Using her staff, Ash digs a trough in the ocher dust large enough for Mae’s slender body. She covers it over as best she can so Mae will not be found and abused by raggedmen.
There are no longer any prayers to say, and nothing to pray to, but Ash sits beside Mae’s makeshift grave for a while, trying to comfort Mae’s spirit, if it continues to linger. She wonders how she will tell Odile about this.
She says goodbye to the elder. Then she continues on her way.
Odile was right; the trip is long and difficult.
It takes three days to get to the town where she found the book, then she turns north and follows the bay. The hardest part is staying away from the raggedmen who also tramp north. Do they know where to go? She wondered if they had found their own book, or if it is just something men know. Or if they have a source of information that the women do not have.
Or, more likely, they just follow the men they see walking ahead of them, with no more idea of where they are going than she has.

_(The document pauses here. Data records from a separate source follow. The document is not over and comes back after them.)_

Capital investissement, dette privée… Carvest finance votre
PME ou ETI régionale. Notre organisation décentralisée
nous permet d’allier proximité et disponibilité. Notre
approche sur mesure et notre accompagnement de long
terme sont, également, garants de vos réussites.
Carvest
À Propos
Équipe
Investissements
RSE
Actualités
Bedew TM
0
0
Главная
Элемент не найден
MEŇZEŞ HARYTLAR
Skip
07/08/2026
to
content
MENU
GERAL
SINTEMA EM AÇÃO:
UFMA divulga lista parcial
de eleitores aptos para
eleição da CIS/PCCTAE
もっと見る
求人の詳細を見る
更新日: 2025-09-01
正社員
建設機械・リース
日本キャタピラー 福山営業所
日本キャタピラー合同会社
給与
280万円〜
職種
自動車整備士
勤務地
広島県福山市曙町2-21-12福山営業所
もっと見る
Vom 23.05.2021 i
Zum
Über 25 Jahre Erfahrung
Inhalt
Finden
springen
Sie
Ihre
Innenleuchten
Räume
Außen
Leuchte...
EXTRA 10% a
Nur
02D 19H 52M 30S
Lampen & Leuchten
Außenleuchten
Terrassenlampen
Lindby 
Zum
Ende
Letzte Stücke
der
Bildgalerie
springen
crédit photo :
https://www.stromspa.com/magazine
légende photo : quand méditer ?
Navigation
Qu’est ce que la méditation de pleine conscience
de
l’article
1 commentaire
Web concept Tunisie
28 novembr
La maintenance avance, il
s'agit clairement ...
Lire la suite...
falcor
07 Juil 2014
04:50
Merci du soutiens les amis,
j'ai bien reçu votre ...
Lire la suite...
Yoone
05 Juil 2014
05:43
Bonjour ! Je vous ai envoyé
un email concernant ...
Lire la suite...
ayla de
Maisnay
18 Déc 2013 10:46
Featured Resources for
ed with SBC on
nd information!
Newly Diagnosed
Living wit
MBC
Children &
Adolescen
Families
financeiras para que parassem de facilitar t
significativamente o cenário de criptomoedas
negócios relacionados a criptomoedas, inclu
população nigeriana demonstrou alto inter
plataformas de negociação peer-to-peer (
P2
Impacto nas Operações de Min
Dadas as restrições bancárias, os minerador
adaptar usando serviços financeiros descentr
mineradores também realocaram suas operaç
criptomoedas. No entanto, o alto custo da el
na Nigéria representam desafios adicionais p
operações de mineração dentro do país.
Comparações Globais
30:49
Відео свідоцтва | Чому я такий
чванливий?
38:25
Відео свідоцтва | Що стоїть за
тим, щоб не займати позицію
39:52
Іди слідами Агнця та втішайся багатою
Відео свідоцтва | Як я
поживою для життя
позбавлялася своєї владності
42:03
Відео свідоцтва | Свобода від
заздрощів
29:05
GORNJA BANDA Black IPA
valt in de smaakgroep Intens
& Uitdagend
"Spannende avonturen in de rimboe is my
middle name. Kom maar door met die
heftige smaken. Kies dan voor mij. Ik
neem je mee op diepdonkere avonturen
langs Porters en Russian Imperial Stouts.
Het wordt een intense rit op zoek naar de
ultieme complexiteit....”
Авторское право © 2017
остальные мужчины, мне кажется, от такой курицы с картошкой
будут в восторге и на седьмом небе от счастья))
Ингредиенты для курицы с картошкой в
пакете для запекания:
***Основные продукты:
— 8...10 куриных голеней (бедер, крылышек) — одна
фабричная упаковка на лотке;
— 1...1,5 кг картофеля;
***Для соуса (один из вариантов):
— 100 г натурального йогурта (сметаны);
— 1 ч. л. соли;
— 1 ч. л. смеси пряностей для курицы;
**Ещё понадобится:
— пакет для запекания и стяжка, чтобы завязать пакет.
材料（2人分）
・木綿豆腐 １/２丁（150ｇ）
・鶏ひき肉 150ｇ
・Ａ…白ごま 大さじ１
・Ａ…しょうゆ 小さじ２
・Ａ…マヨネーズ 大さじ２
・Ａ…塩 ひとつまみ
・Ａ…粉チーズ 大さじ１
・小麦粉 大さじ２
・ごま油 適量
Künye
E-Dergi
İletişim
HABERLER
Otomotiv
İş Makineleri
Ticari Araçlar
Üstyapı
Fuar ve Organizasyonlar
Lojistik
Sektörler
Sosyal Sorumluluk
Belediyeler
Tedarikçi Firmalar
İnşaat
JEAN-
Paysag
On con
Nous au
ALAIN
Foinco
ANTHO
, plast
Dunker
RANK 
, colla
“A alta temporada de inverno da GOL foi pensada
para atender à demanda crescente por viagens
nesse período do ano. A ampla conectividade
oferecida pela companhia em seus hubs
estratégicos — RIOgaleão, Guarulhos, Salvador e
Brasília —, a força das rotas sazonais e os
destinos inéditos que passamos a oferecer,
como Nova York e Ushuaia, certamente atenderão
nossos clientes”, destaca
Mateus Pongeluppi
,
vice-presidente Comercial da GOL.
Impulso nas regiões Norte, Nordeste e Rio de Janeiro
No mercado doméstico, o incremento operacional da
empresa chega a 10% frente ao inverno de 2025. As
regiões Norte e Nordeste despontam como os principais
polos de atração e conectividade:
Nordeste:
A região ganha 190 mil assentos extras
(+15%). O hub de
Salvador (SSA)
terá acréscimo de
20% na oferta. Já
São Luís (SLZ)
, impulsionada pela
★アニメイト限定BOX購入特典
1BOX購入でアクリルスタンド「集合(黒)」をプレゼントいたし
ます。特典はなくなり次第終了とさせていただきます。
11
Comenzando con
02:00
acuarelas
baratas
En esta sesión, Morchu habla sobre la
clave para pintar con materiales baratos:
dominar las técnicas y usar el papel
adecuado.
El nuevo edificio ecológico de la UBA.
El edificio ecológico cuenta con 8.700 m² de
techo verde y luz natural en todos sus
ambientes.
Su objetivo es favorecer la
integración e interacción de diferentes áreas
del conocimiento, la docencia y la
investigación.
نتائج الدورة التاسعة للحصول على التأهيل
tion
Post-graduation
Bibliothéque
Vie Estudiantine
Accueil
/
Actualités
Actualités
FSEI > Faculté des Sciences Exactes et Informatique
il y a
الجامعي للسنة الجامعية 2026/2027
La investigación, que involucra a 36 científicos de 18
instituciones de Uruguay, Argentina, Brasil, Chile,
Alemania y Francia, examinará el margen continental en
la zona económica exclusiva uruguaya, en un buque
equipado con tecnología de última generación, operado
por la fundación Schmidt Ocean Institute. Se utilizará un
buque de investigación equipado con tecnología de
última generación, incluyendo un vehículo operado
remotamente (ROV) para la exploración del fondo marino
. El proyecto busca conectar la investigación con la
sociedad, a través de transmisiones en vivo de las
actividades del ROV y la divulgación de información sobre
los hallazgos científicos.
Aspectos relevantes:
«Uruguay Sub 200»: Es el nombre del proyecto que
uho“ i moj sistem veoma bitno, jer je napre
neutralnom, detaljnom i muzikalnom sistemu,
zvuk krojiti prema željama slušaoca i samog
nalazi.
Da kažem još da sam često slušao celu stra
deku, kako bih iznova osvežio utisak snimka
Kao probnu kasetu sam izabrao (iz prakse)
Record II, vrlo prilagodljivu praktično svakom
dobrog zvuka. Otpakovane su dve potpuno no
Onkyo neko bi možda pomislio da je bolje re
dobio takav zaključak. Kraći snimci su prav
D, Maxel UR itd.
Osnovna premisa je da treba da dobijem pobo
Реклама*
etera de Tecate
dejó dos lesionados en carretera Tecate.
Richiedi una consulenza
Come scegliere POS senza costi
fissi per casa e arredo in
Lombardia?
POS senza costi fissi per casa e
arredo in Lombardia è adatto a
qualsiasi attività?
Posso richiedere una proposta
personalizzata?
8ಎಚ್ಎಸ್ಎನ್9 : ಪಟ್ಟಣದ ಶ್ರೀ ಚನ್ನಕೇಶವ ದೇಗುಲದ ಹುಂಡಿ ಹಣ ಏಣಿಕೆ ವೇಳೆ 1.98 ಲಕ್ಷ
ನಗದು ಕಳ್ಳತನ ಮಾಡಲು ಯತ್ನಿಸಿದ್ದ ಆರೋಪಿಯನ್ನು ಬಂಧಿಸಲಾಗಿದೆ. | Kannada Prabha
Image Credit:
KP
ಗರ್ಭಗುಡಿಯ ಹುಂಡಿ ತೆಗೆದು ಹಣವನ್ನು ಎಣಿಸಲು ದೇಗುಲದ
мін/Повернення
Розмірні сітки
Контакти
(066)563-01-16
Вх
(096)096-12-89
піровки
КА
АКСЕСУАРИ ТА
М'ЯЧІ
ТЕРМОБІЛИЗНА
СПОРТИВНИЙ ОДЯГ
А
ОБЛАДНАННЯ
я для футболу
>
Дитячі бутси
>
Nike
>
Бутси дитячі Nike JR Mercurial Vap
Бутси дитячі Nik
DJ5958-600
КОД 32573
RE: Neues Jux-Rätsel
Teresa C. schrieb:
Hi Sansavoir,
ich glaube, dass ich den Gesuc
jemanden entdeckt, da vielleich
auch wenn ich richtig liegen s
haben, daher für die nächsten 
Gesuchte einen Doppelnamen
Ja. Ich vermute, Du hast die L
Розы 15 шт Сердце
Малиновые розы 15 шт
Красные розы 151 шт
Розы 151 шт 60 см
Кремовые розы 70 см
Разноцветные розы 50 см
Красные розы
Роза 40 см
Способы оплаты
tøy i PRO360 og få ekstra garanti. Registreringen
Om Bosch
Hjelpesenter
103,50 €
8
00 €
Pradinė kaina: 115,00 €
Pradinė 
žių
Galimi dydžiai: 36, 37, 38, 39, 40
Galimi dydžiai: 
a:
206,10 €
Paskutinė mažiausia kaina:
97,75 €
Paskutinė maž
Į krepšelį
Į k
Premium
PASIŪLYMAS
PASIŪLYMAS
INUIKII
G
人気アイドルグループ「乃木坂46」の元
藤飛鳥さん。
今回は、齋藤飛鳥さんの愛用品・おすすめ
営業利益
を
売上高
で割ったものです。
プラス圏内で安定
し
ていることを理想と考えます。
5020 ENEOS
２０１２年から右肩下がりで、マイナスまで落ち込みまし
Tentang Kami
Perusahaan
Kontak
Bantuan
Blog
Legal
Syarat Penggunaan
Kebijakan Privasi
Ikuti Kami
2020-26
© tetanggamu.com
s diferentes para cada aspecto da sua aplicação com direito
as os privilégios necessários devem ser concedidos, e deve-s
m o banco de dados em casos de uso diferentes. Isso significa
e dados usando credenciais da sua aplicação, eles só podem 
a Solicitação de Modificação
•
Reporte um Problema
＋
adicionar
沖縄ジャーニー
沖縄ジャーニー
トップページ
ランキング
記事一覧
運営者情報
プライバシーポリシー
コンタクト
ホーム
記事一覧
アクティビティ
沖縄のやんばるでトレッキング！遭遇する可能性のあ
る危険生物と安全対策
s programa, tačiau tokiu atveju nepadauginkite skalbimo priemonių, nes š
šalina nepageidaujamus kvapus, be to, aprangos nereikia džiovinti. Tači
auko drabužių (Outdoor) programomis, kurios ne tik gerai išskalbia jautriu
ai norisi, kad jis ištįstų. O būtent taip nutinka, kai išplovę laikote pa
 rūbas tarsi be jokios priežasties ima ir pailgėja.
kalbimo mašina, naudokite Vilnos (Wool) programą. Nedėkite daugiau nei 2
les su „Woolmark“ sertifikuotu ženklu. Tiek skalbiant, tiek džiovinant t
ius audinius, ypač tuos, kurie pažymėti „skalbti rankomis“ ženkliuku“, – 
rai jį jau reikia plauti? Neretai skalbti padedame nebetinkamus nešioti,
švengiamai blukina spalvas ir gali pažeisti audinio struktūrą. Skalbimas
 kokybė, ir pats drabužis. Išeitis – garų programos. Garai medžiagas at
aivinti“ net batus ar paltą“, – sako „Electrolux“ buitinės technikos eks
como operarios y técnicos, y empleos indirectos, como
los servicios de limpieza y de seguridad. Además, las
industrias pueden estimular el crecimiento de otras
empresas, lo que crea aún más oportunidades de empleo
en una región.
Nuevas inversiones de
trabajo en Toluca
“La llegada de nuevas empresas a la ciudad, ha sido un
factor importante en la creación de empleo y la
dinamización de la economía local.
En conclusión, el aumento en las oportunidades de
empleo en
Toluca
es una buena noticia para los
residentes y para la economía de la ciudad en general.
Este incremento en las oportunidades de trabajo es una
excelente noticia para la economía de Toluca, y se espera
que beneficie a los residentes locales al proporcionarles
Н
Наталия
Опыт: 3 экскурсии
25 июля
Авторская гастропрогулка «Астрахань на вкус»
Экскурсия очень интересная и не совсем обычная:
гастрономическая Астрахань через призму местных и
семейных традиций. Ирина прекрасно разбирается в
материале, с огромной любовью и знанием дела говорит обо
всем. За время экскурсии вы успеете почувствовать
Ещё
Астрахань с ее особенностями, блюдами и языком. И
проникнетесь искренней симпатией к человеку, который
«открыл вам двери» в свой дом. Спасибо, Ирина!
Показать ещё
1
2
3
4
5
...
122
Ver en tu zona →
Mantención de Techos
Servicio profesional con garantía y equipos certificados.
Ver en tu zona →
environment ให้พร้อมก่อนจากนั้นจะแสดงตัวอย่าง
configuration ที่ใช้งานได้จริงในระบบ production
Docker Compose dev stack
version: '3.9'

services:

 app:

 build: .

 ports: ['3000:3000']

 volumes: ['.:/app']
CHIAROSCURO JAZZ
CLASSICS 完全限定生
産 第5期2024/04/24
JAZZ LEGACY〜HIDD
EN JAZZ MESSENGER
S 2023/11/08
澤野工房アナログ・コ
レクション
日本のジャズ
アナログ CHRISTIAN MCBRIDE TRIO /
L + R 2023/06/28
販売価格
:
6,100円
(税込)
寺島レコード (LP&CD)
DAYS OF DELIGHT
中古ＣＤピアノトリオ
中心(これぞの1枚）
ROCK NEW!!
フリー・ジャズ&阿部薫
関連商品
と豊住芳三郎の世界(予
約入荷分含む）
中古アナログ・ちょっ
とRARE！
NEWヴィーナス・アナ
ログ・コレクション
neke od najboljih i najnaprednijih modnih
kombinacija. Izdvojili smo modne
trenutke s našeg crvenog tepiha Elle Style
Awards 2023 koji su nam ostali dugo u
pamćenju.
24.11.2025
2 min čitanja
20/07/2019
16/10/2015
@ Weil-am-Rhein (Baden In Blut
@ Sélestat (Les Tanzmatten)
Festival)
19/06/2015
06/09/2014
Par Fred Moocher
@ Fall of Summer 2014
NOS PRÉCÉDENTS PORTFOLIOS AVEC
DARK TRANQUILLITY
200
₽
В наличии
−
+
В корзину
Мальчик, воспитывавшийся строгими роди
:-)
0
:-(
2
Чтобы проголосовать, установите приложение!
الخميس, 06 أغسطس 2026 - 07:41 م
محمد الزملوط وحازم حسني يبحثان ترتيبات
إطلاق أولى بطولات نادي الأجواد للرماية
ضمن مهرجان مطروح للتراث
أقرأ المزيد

She has no interest in getting close enough to any of them to ask.
The first part of her trip takes her through what used to be called the Canadian Shield, an arc of solid rock formations that are ages old. All the trees of the voluminous forest are dead, skeletal shapes good only for shade at certain times of the day, and to hide behind when men get too near.
It is rugged terrain. The rocks tear through the rags she wears around her feet. Here and there she finds men who have collapsed from exertion or sickness or starvation. She takes rags from their body to wrap around her feet, which are growing bloody and blistered from her walk.
She is not able to go as fast as she could when she started out. She covers less ground. She grows more tired by the day.
She makes her water rations last by mixing them with water from the bay that she follows. The water is drinkable, but she has no illusions that it is safe. She takes her chances. She just needs to survive long enough to find Odile’s communities and return to the settlement with the knowledge of where they are.
She walks for two more days after her supply of food runs out. She is shaky and light-headed, but forces herself to continue, with more frequent stops.